### Problem
Check each line of the data, and copy those where "marked" appears.

(Dataset items)
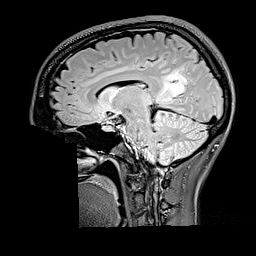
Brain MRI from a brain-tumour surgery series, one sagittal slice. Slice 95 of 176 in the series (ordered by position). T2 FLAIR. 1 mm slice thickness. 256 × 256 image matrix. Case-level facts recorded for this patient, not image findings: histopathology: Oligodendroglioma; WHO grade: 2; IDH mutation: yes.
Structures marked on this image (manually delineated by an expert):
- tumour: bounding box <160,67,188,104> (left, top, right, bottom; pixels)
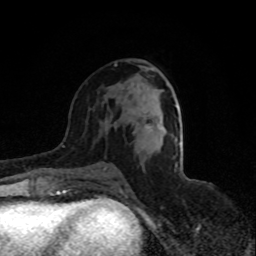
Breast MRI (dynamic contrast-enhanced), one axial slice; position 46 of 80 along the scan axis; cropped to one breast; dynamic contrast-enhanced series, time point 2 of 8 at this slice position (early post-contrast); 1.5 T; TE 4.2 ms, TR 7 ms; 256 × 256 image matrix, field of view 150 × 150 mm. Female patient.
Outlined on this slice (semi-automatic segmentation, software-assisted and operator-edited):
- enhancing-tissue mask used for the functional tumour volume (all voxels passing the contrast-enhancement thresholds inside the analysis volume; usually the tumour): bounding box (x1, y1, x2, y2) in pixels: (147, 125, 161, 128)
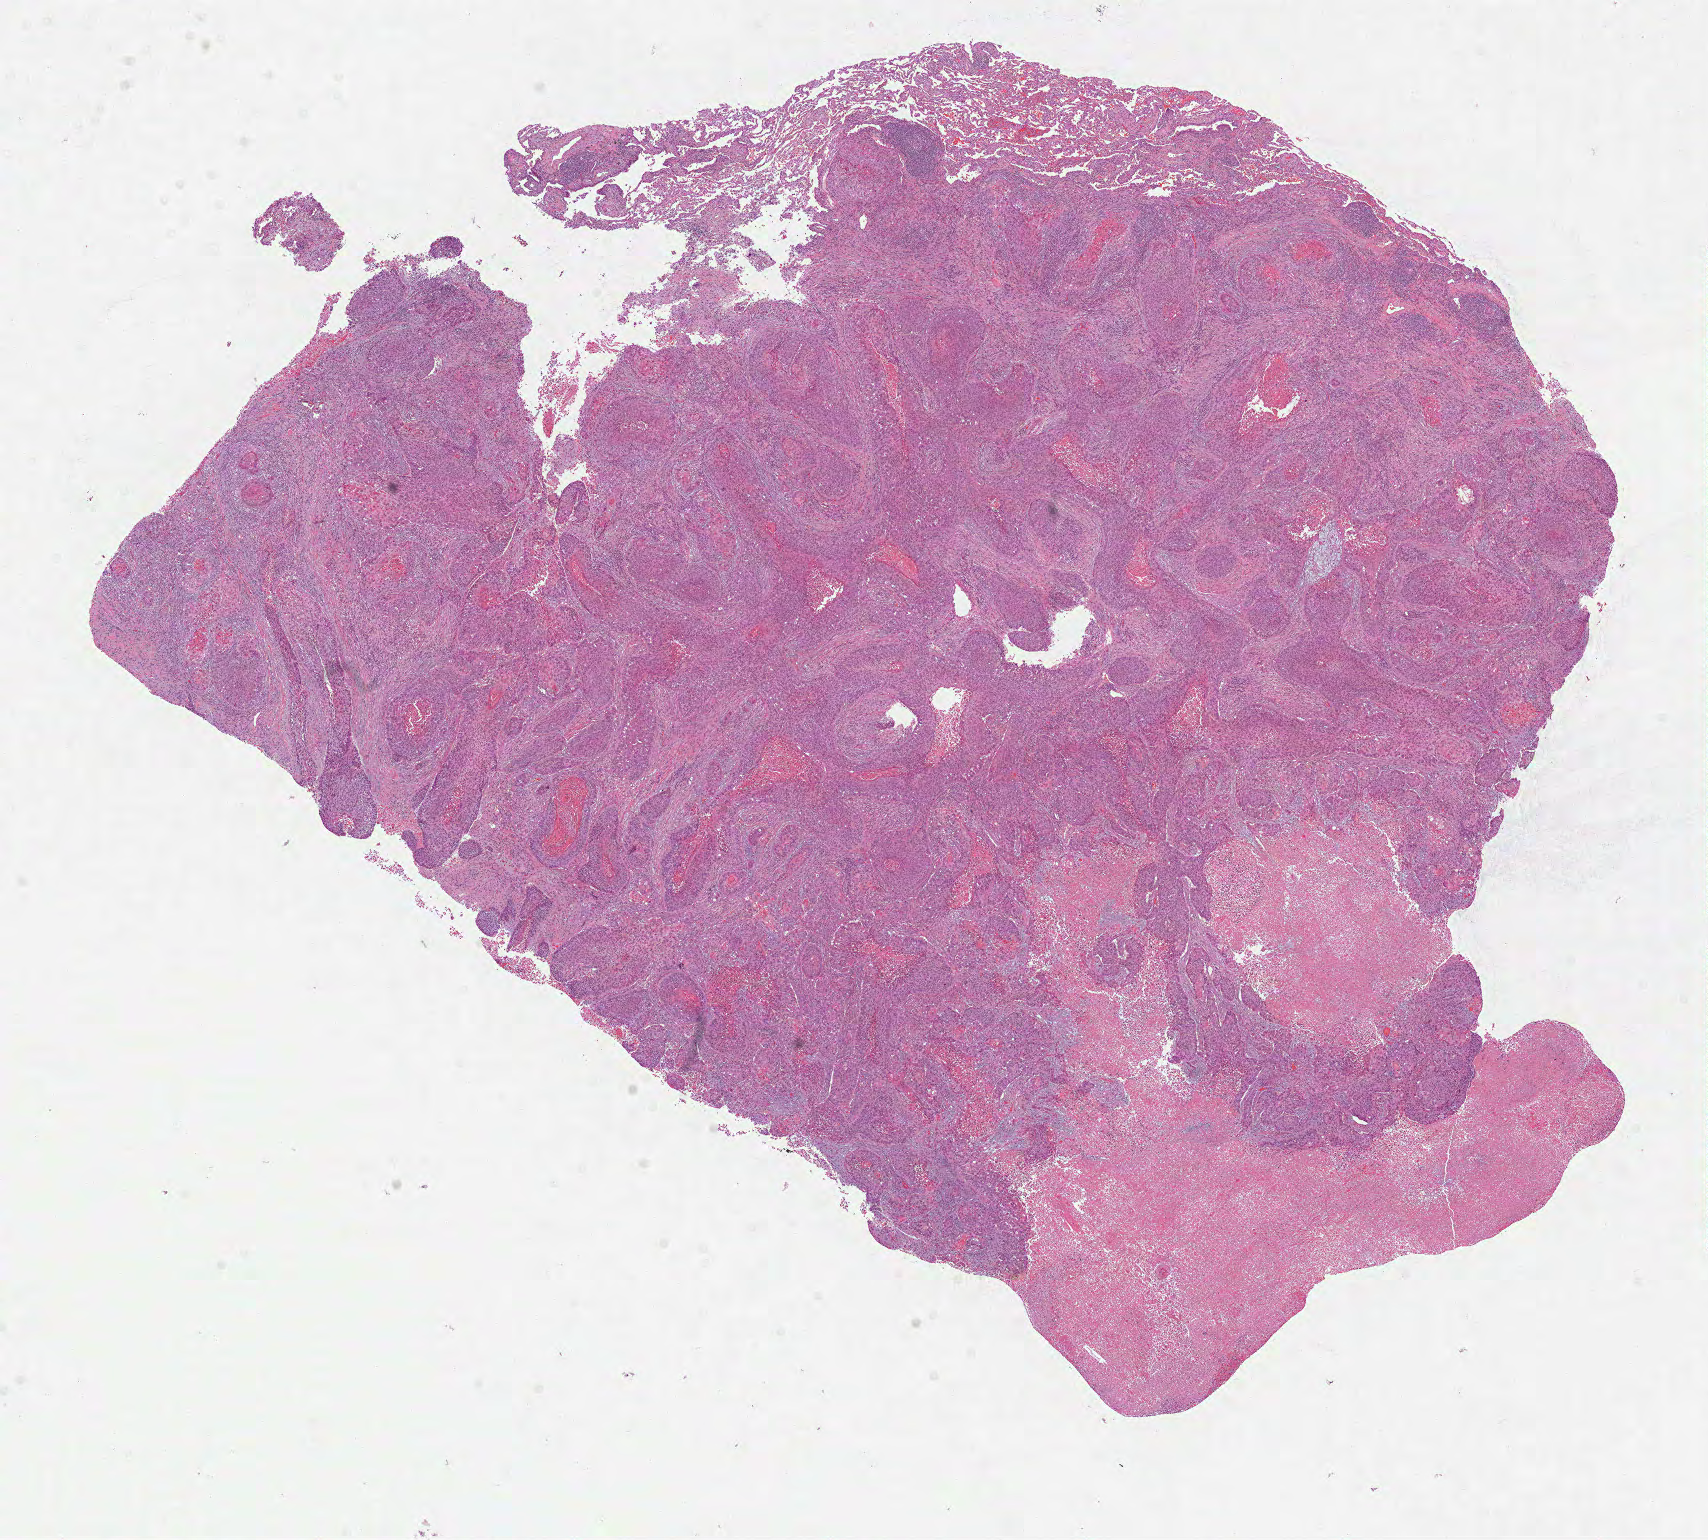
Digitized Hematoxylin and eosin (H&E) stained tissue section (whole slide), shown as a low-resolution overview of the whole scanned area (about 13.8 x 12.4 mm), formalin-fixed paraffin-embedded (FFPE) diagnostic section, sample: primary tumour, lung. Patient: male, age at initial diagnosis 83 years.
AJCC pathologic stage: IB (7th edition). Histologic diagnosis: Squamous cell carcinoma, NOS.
...
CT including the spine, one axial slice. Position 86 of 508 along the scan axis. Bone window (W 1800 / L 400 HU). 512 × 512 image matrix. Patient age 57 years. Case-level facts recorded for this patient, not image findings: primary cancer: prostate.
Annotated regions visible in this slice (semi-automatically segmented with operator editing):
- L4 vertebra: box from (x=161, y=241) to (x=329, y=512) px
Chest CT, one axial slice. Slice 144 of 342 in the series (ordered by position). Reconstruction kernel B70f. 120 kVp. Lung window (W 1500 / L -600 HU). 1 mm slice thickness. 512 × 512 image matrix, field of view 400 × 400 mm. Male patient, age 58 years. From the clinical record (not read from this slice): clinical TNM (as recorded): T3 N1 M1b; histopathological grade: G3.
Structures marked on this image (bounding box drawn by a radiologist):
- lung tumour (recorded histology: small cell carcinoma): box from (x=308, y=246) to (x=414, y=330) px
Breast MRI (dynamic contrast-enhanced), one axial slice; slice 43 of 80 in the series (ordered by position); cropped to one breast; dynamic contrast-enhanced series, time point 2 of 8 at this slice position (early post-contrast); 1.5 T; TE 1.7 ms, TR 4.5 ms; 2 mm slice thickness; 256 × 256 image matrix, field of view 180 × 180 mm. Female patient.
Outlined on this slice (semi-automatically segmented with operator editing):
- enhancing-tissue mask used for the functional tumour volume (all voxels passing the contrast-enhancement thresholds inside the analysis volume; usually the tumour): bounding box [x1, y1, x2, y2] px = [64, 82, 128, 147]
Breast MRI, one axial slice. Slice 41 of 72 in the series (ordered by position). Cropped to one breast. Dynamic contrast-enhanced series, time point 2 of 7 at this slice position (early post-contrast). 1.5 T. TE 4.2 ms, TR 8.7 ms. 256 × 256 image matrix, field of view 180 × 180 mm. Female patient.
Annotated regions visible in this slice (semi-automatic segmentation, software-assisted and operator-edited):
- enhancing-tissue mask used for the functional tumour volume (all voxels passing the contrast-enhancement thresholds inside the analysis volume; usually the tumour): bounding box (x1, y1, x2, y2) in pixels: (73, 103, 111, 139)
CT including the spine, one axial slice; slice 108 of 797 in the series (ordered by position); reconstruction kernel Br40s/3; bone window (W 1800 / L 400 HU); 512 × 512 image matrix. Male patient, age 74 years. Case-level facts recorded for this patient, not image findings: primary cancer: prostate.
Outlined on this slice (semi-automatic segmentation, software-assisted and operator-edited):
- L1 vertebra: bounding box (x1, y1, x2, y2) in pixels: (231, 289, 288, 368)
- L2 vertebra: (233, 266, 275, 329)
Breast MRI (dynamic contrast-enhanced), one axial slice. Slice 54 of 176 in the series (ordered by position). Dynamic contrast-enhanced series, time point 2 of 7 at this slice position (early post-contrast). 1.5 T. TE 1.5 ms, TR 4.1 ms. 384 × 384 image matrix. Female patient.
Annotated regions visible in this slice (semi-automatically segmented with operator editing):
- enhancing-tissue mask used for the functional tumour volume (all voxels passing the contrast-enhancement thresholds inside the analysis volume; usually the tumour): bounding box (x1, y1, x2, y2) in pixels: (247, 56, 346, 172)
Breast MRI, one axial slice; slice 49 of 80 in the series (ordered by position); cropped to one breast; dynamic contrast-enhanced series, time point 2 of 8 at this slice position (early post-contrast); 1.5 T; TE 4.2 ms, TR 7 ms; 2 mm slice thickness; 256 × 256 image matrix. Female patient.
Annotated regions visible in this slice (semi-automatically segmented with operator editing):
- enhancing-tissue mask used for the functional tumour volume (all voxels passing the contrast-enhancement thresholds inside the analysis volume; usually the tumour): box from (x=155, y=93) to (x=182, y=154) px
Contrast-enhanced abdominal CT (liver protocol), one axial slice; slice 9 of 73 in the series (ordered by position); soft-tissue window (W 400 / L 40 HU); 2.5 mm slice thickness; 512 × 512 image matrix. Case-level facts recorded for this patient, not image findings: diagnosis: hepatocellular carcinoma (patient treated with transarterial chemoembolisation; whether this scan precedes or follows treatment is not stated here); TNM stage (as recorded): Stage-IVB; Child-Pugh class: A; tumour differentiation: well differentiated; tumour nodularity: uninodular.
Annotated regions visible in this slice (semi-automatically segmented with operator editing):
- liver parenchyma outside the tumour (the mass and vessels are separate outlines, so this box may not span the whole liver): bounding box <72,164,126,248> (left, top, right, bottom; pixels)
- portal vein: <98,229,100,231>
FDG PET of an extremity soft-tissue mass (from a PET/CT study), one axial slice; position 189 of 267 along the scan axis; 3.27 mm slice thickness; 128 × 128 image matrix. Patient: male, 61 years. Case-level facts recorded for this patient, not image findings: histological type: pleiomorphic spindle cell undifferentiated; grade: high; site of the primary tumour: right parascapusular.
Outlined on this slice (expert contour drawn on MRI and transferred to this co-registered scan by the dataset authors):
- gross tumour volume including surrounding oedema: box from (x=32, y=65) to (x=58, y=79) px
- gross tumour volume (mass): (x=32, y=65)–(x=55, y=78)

### The completed task
Structures marked on this image (manually delineated by an expert):
Structures marked on this image (bounding box drawn by a radiologist):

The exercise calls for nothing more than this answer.